Transitions from euchromatin to heterochromatin. Three proposed models of euchromatin to heterochromatin transition. Heterochromatin is usually distributed close to the nuclear periphery and tethered to the lamina or around the nucleoli, while euchromatin is located in the nuclear interior. (A) The de novo formation of heterochromatin domains induced by TE insertions. A TE insertion into the euchromatic region may trigger heterochromatin formation mediated by small RNA pathways. This may further impact the expression of nearby genes by the spreading effect of newly formed heterochromatin domains. (B) Change in euchromatin/heterochromatin balance. The expansion of heterochromatin or ectopic formation of heterochromatin can be caused by upregulation of heterochromatin‐associated proteins (e.g., histone methyltransferase SU(VAR)3‐9, shown as dark blue circles) or downregulation of euchromatin‐associated proteins (red circles).

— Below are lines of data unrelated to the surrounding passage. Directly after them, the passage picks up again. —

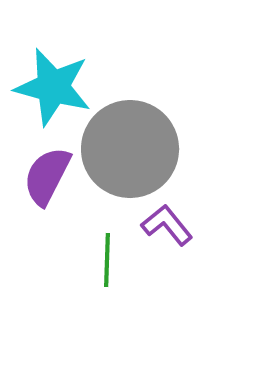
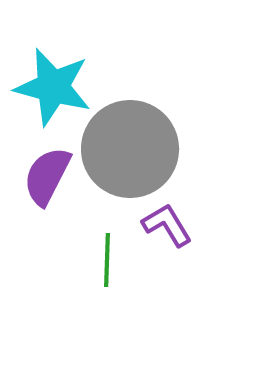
purple L-shape: rotated 8 degrees clockwise
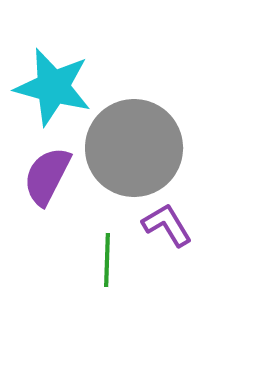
gray circle: moved 4 px right, 1 px up
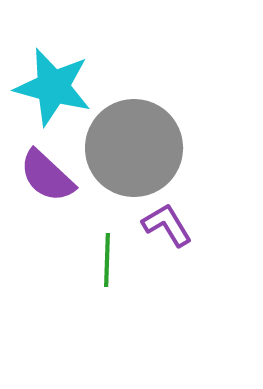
purple semicircle: rotated 74 degrees counterclockwise
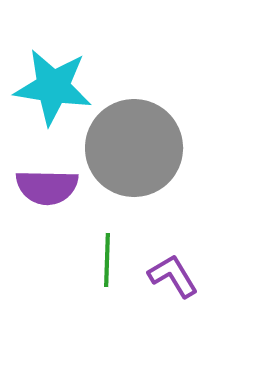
cyan star: rotated 6 degrees counterclockwise
purple semicircle: moved 11 px down; rotated 42 degrees counterclockwise
purple L-shape: moved 6 px right, 51 px down
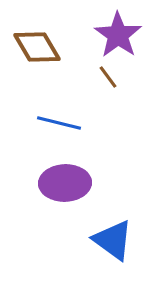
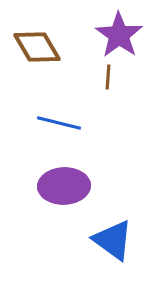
purple star: moved 1 px right
brown line: rotated 40 degrees clockwise
purple ellipse: moved 1 px left, 3 px down
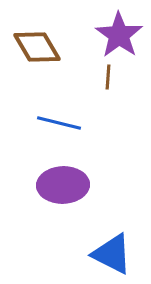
purple ellipse: moved 1 px left, 1 px up
blue triangle: moved 1 px left, 14 px down; rotated 9 degrees counterclockwise
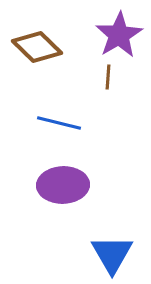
purple star: rotated 6 degrees clockwise
brown diamond: rotated 15 degrees counterclockwise
blue triangle: rotated 33 degrees clockwise
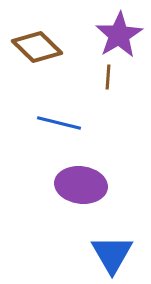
purple ellipse: moved 18 px right; rotated 9 degrees clockwise
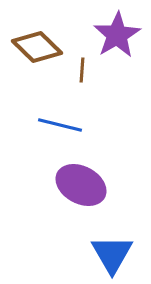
purple star: moved 2 px left
brown line: moved 26 px left, 7 px up
blue line: moved 1 px right, 2 px down
purple ellipse: rotated 21 degrees clockwise
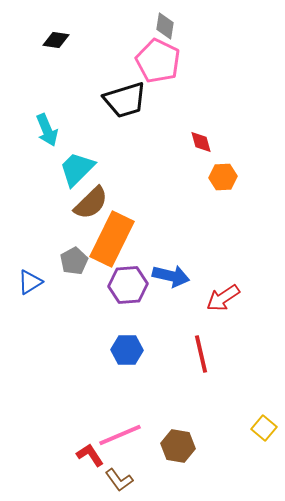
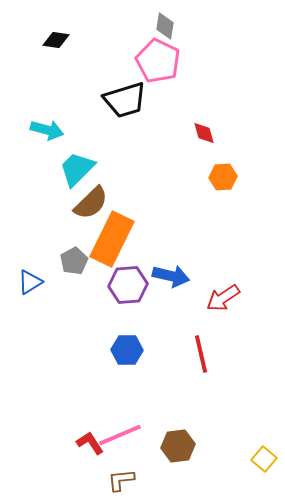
cyan arrow: rotated 52 degrees counterclockwise
red diamond: moved 3 px right, 9 px up
yellow square: moved 31 px down
brown hexagon: rotated 16 degrees counterclockwise
red L-shape: moved 12 px up
brown L-shape: moved 2 px right; rotated 120 degrees clockwise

This has been demonstrated in Drosophila and yeast. Such chromatin boundaries form without the participation of boundary elements, such as CTCF proteins, and are thus called negotiable borders. (C) Mutations of TAD boundary sequences (green bars between the two TADs) between euchromatin and heterochromatin domains. The TAD boundary sequences are usually CTCF binding sites or transcriptionally active genes or TEs. Removal or inversion of such boundary sequences may lead to the expansion of heterochromatin domains into euchromatin. The newly formed heterochromatin domains through the TE insertions, A, or expanded heterochromatin domains through B or C will convergently interact with other preexisting heterochromatin domains at the lamina through fusions of phase‐separated droplets. Such interactions may impact the nearby genes or genes on a different chromosome by reshaping the genome‐wide folding. Het, heterochromatin; Eu, euchromatin; TE, transposable element.